EXERCISE DESCRIPTION — In the data below, find the line with "Figure 11. Positioning" and the line with "Table 4. EDS", then restate both and every line between them exactly, minus the pictures.

RECORDS PROVIDED —
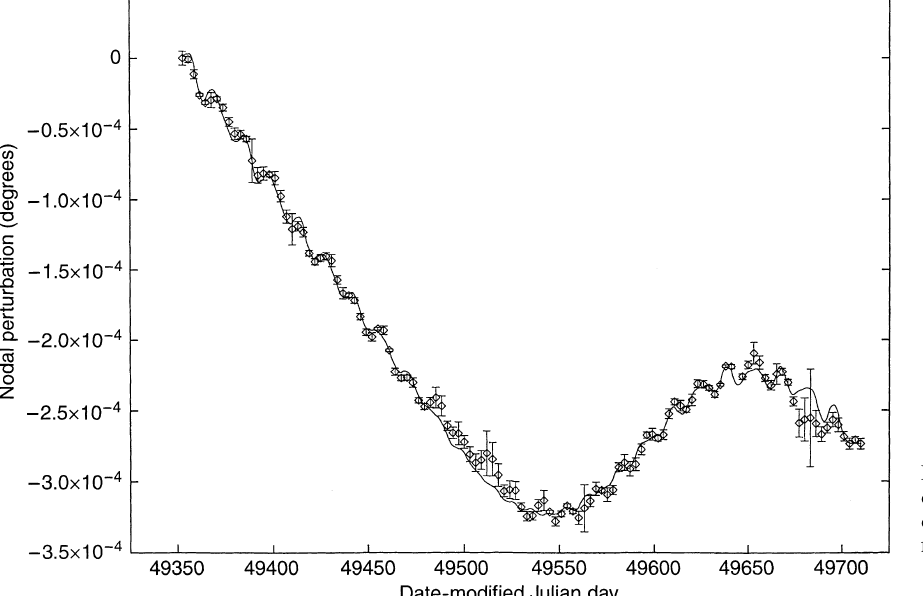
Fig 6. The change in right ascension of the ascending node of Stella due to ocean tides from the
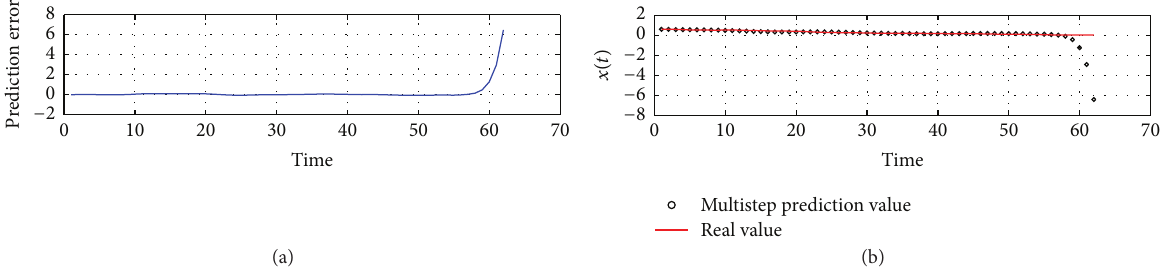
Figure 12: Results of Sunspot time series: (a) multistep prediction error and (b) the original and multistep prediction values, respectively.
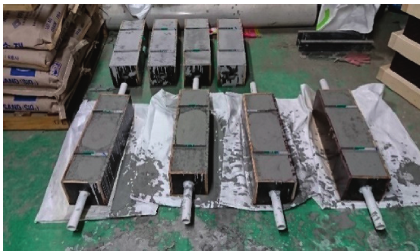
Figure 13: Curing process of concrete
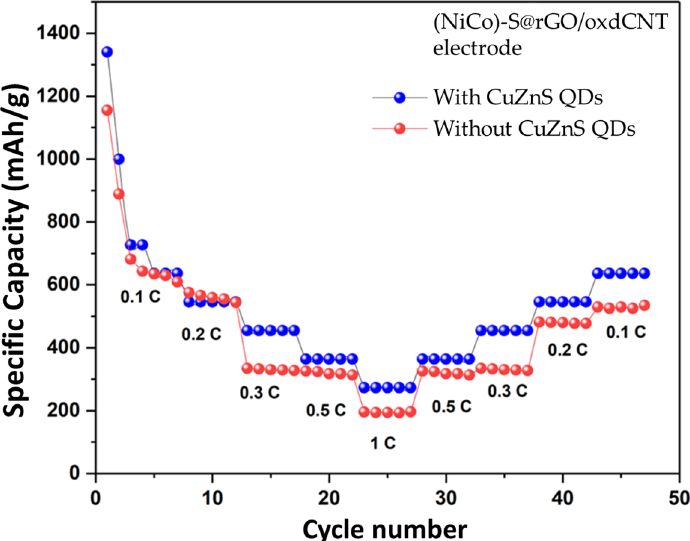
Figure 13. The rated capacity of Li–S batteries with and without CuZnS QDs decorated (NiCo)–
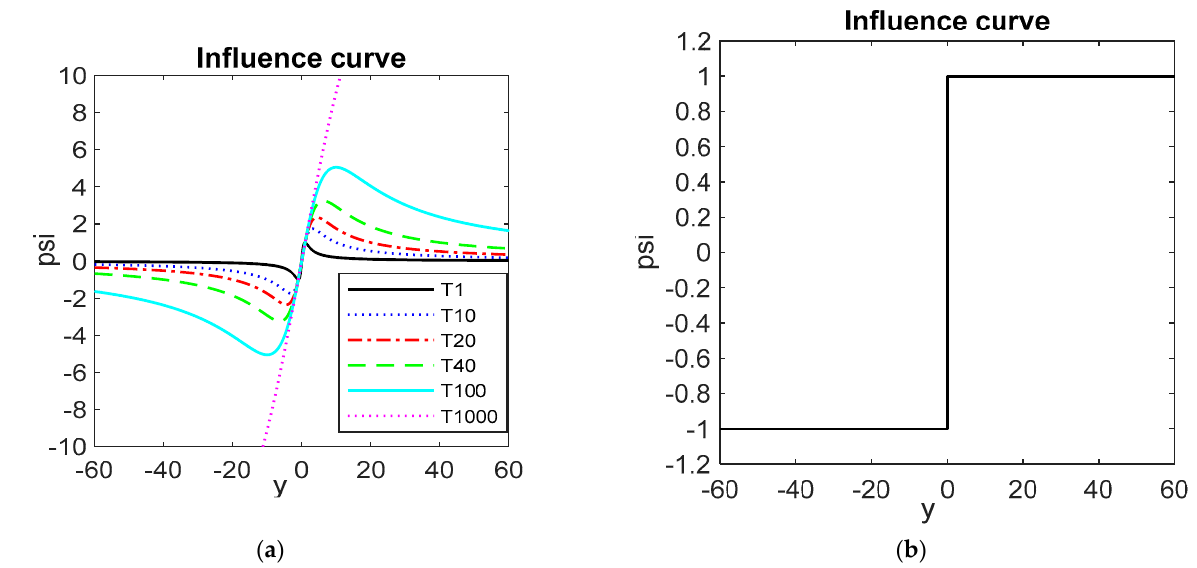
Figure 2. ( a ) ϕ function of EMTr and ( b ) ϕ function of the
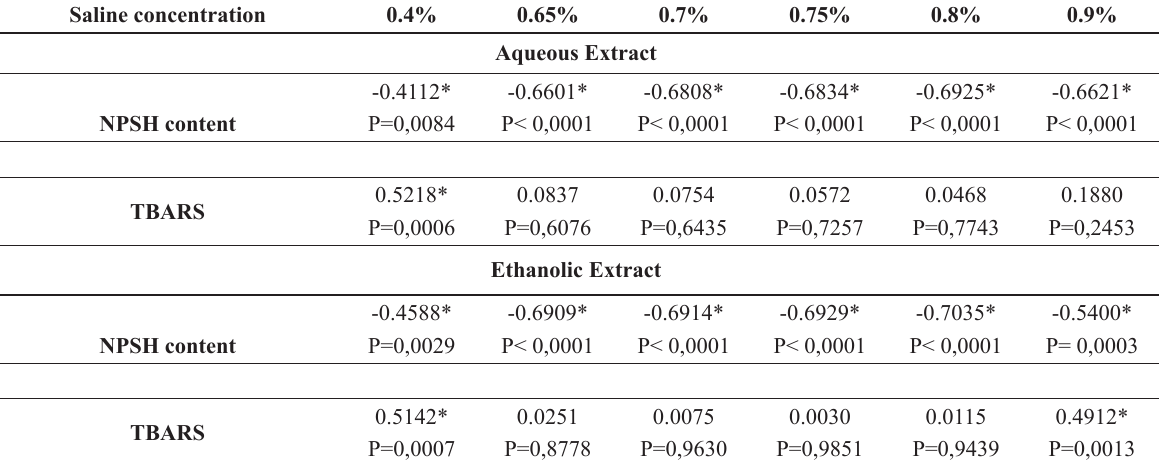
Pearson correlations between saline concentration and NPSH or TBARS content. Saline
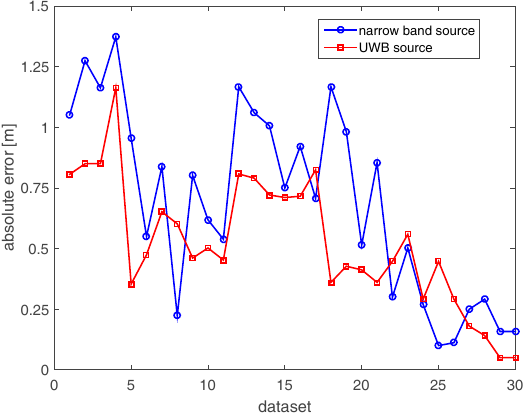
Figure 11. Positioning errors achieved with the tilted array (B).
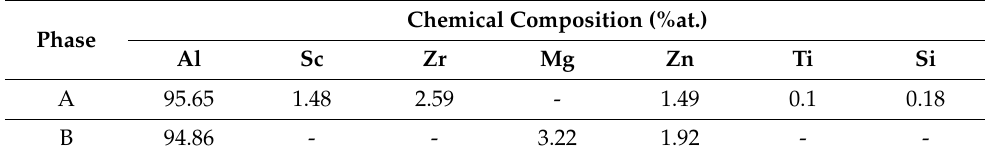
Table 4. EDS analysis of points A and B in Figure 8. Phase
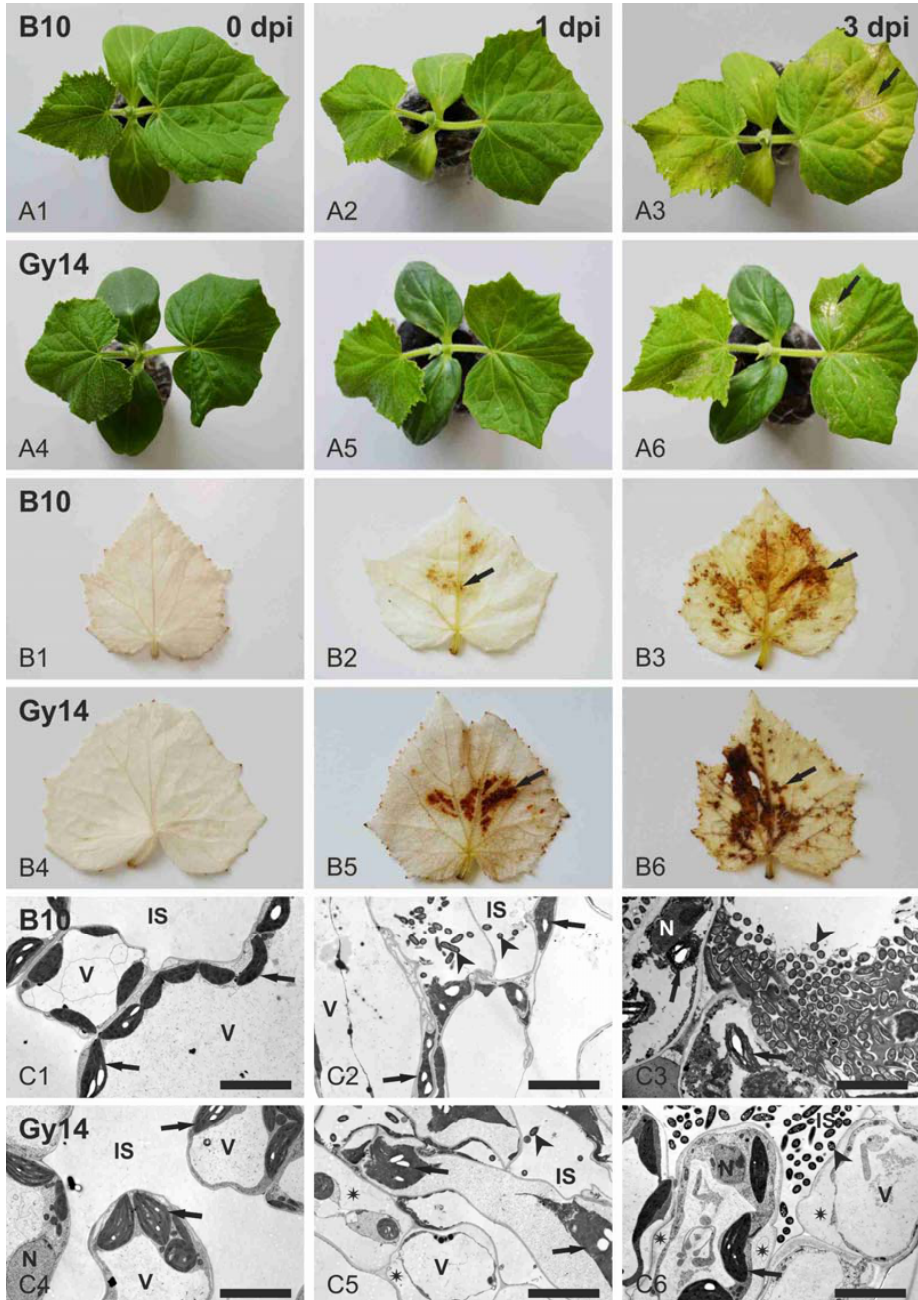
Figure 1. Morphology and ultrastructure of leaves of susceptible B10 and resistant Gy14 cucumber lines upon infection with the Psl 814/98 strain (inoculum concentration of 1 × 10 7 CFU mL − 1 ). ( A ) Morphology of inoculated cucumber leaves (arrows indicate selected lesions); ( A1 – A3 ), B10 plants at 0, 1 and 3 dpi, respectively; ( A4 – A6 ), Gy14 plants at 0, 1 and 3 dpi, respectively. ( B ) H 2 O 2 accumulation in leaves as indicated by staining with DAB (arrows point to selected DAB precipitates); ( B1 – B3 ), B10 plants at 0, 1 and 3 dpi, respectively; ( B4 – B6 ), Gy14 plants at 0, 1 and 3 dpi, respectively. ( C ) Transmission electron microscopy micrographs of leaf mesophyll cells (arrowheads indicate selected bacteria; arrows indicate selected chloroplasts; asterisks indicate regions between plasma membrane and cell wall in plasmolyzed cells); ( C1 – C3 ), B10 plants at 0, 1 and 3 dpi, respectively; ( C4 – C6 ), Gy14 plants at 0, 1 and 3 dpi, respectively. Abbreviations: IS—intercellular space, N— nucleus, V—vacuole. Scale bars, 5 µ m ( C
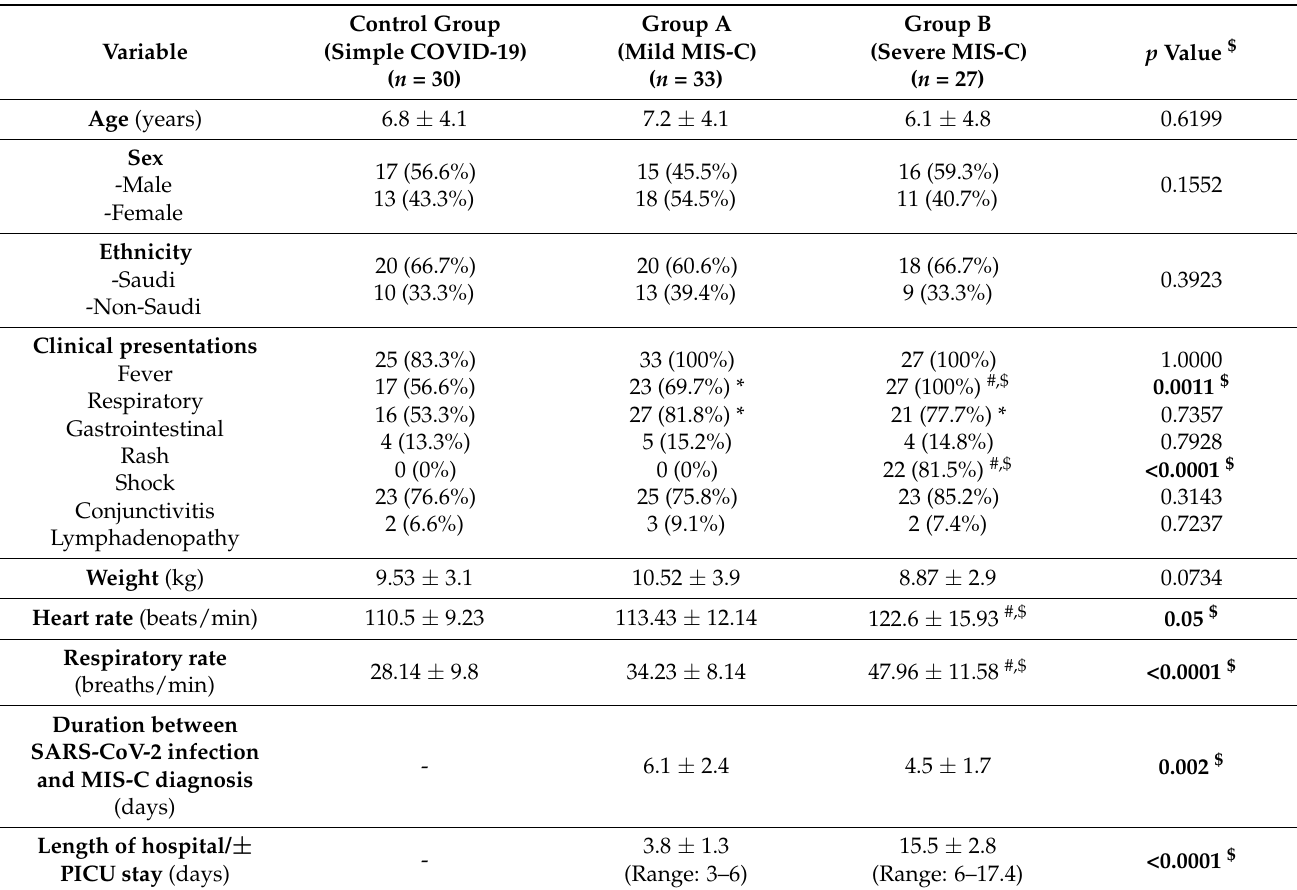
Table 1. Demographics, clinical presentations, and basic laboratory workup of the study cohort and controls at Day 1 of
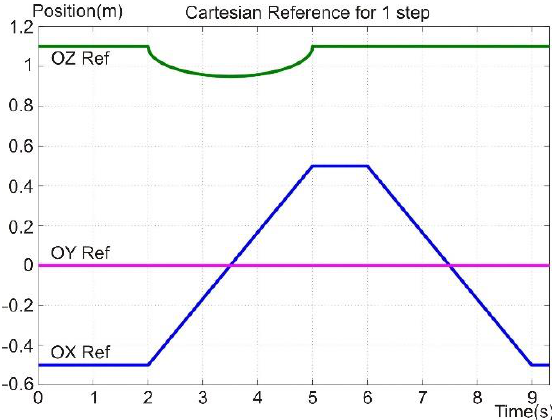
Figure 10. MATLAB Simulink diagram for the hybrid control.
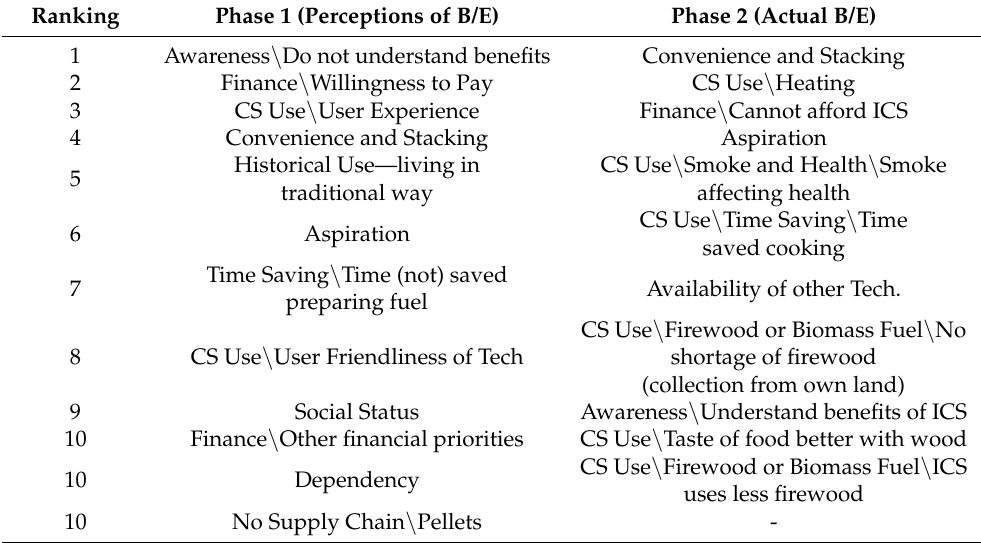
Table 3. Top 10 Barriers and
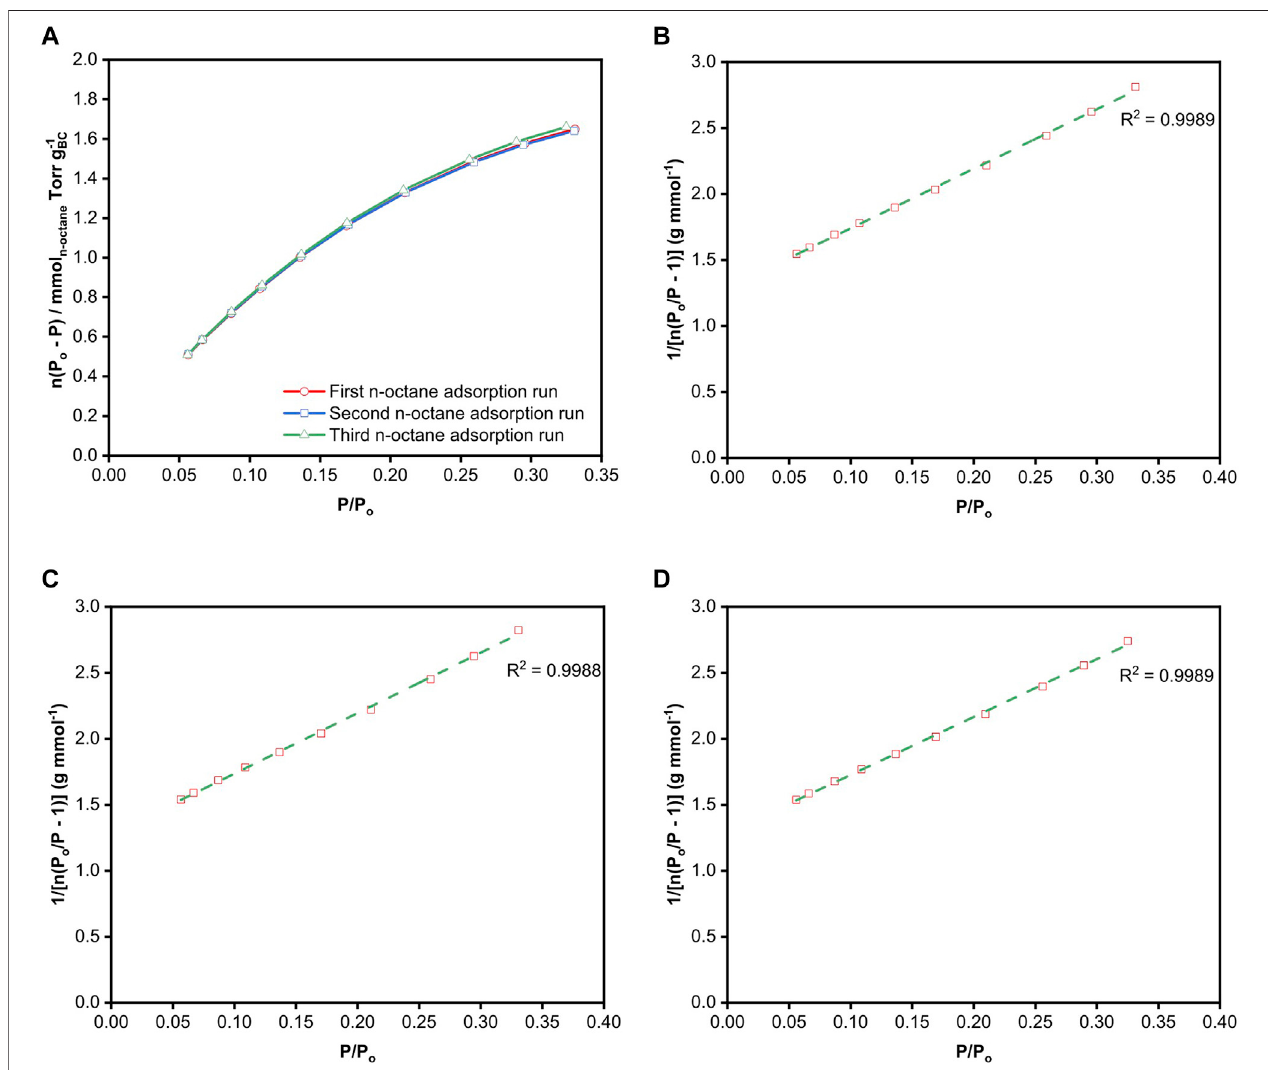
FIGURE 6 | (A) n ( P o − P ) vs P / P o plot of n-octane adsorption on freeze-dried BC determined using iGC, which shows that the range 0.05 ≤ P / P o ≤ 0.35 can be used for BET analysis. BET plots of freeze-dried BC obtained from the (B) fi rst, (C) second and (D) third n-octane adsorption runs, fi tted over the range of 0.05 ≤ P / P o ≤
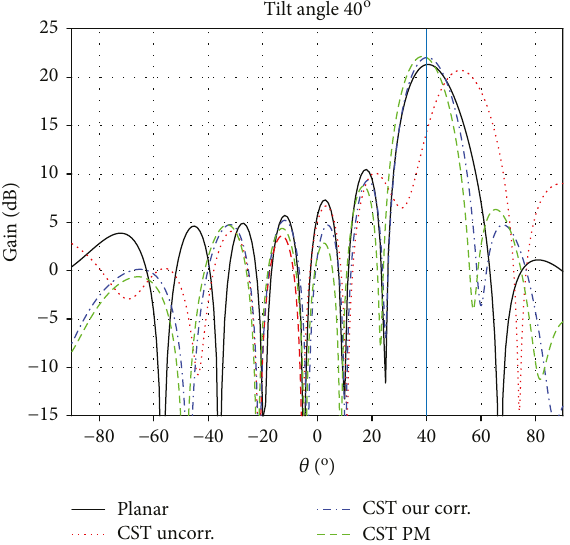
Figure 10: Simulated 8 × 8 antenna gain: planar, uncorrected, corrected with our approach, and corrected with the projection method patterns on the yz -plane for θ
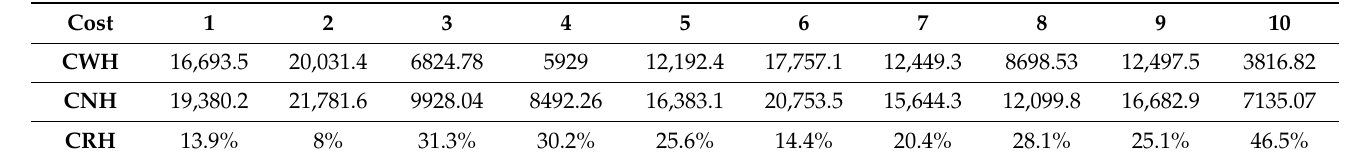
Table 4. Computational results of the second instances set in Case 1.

YOUR RESPONSE —
Figure 11. Positioning errors achieved with the tilted array (B).
Table 4. EDS analysis of points A and B in Figure 8. Phase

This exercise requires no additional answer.